>>>

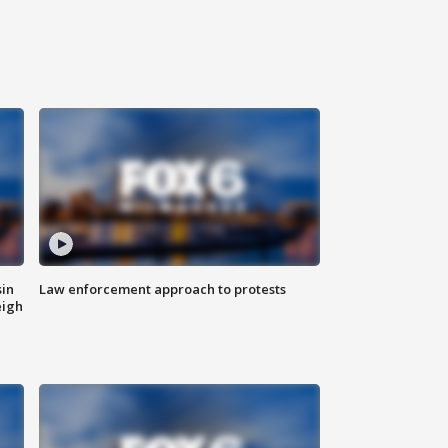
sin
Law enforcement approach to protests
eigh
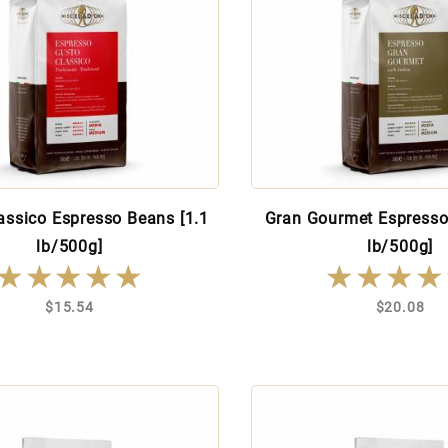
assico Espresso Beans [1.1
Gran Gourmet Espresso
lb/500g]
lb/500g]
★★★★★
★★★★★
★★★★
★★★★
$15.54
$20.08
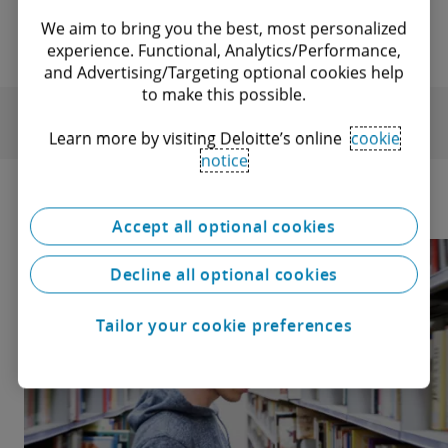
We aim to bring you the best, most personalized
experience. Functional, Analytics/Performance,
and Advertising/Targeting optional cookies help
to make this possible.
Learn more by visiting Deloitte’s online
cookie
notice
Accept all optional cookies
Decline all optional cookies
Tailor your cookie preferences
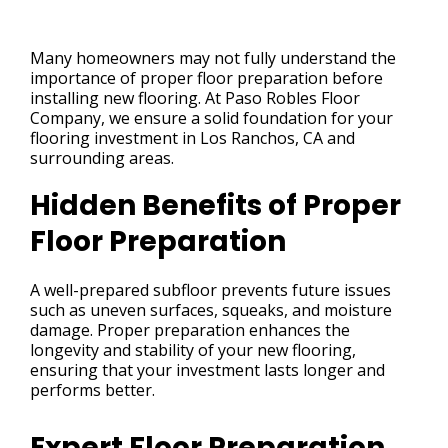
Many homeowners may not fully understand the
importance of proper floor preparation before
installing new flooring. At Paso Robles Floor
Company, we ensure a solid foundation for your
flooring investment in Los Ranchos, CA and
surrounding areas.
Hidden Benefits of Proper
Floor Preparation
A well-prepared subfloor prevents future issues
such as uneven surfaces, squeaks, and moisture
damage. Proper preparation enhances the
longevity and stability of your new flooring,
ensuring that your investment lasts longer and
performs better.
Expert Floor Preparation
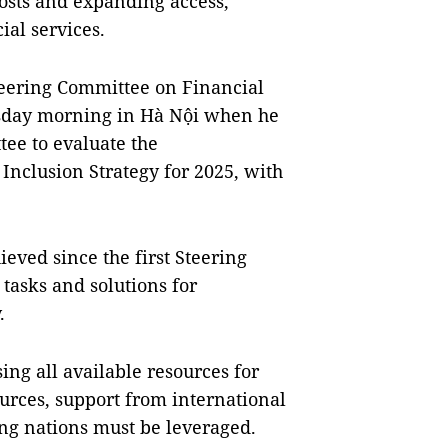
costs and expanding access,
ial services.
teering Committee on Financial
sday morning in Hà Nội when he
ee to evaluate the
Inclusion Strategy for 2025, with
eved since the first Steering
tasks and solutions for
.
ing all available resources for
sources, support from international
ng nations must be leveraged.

<<<
>>>

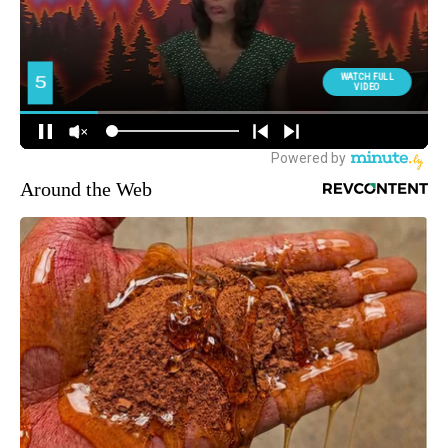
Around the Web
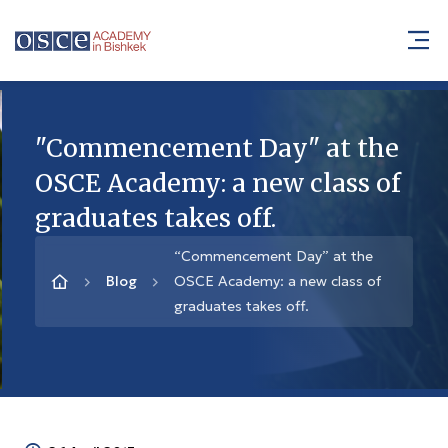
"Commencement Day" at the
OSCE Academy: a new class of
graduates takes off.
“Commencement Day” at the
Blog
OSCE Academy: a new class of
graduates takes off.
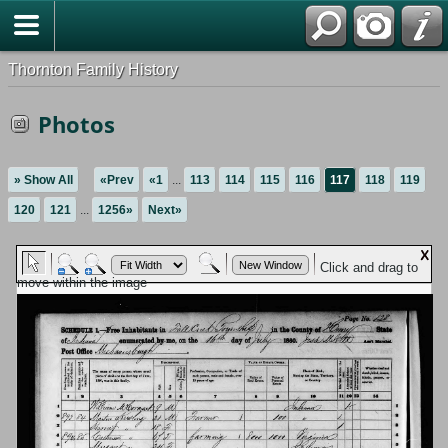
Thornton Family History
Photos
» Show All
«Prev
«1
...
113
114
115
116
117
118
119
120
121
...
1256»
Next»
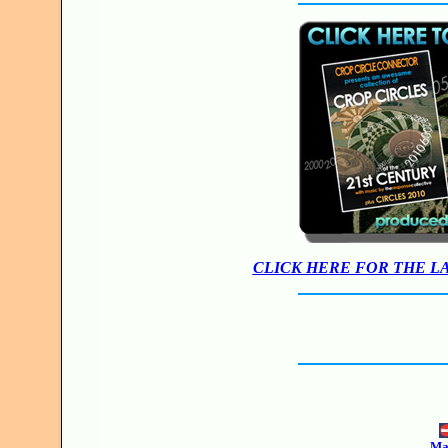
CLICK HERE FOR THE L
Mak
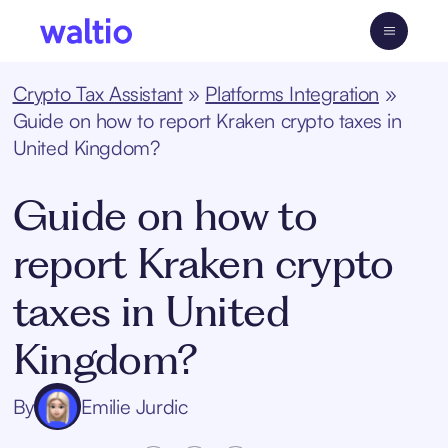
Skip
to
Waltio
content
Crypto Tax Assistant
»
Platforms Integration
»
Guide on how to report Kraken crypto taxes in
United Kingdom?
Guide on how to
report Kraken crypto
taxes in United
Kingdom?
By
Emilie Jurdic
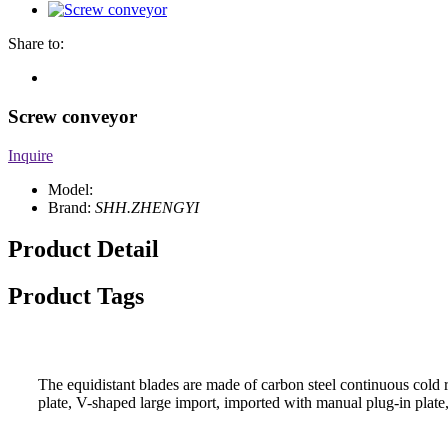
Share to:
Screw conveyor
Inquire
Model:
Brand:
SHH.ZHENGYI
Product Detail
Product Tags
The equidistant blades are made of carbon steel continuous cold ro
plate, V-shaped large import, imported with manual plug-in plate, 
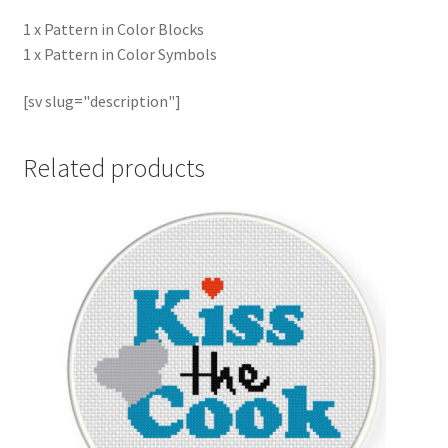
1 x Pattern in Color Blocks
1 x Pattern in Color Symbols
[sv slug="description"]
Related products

<<<

Job:
Update the records, starting with the line that contains "Thornton Family History" and going on through the line that contains "Related products", by replacing "Pattern" with "Chart" and leaving everything else unchanged. Give only those lines, without the pictures.

Response below:
Thornton Family History
Photos
» Show All
«Prev
«1
...
113
114
115
116
117
118
119
120
121
...
1256»
Next»
CLICK HERE FOR THE L
Mak
Skip
to
Waltio
content
Crypto Tax Assistant
»
Platforms Integration
»
Guide on how to report Kraken crypto taxes in
United Kingdom?
Guide on how to
report Kraken crypto
taxes in United
Kingdom?
By
Emilie Jurdic
Share to:
Screw conveyor
Inquire
Model:
Brand:
SHH.ZHENGYI
Product Detail
Product Tags
The equidistant blades are made of carbon steel continuous cold ro
plate, V-shaped large import, imported with manual plug-in plate, 
1 x Chart in Color Blocks
1 x Chart in Color Symbols
[sv slug="description"]
Related products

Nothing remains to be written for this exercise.